Holme J A, Hongslo J K, Bjørge C, Nelson S D
Department of Environmental Medicine, National Institute of Public Health, Oslo, Norway.
Biochem Pharmacol. 1991 Aug 8;42(5):1137-42. doi: 10.1016/0006-2952(91)90299-k.
Toxic effects of acetaminophen (paracetamol, N-acetyl-p-aminophenol, APAP) in monolayer cultures of mouse hepatocytes developed over a period of 18 hr. N-Acetyl-m-aminophenol (AMAP) was approximately 10-fold less toxic than APAP, despite the fact that it bound covalently to a greater extent to hepatocyte macromolecules. AMAP did not deplete glutathione to as great an extent as APAP, indicating that their reactive metabolites may bind to different proteins or that oxidative damage in addition to arylation of proteins may be involved in the development of cell death. The toxicity of 3-methoxy-acetyl-p-aminophenol was similar to that of APAP, whereas the other hydroquinone and quinone metabolites were 8-10 times more cytotoxic than APAP. The potencies of these analogs were in the order: acetyl-m-aminophenol-p-benzoquinoneimine greater than or equal to 2,5-dihydroxyacetanilide greater than or equal to 3-methoxy-p-benzoquinone greater than or equal to N-acetyl-p-benzoquinone imine (NAPQI) greater than or equal to acetyl-m-aminophenol-o-benzoquinone greater than or equal to 3-hydroxy-acetyl-p-aminophenol. The relative toxic potencies of the hydroquinone and quinone metabolites of AMAP were comparable to that of NAPQI, and do not readily explain the marked difference between the cytotoxic effects of AMAP and APAP.
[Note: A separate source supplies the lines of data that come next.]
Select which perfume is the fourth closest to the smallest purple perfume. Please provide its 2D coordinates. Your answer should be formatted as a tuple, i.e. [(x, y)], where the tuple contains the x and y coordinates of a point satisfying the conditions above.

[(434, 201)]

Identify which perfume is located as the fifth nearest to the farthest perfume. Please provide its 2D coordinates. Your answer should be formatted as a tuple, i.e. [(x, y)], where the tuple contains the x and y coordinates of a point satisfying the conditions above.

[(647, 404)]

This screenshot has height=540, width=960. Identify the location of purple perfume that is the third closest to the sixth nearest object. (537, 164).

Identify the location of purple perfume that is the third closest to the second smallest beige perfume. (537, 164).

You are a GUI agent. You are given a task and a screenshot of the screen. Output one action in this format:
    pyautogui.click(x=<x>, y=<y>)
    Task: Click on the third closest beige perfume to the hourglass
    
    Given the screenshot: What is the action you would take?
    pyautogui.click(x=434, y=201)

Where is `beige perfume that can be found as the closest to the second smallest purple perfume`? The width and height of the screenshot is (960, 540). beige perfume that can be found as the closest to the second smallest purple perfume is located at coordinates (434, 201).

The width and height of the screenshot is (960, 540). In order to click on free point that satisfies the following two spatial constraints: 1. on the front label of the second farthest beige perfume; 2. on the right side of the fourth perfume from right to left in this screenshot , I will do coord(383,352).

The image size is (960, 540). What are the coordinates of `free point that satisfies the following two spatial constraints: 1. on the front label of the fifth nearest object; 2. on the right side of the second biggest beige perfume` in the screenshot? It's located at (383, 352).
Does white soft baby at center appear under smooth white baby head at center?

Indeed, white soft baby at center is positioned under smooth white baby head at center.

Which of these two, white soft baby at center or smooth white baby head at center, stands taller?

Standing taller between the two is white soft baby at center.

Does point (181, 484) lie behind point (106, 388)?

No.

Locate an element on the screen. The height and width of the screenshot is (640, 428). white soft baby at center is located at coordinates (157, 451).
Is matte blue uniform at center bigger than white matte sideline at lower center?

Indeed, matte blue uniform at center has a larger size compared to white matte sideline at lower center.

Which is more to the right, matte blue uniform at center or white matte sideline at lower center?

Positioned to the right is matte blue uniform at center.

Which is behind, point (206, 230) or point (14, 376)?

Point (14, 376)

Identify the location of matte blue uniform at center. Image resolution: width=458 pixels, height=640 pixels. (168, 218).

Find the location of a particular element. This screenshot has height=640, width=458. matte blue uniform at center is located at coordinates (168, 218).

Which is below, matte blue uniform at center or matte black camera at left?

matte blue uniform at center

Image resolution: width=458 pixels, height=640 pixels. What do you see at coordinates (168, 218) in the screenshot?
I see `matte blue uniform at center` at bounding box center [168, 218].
对乙酰氨基酚(扑热息痛、N - 乙酰 - 对氨基苯酚,APAP)对小鼠肝细胞单层培养物的毒性作用在18小时内逐渐显现。N - 乙酰 - 间氨基苯酚(AMAP)的毒性比APAP低约10倍,尽管它与肝细胞大分子的共价结合程度更高。AMAP对谷胱甘肽的消耗程度不如APAP,这表明它们的反应性代谢产物可能与不同的蛋白质结合,或者除了蛋白质芳基化之外的氧化损伤可能参与细胞死亡的发生。3 - 甲氧基 - 乙酰 - 对氨基苯酚的毒性与APAP相似,而其他对苯二酚和醌类代谢产物的细胞毒性比APAP高8 - 10倍。这些类似物的效力顺序为:乙酰 - 间氨基苯酚 - 对苯醌亚胺≥2,5 - 二羟基乙酰苯胺≥3 - 甲氧基 - 对苯醌≥N - 乙酰 - 对苯醌亚胺(NAPQI)≥乙酰 - 间氨基苯酚 - 邻苯醌≥3 - 羟基 - 乙酰 - 对氨基苯酚。AMAP的对苯二酚和醌类代谢产物的相对毒性效力与NAPQI相当,这并不能轻易解释AMAP和APAP细胞毒性作用之间的显著差异。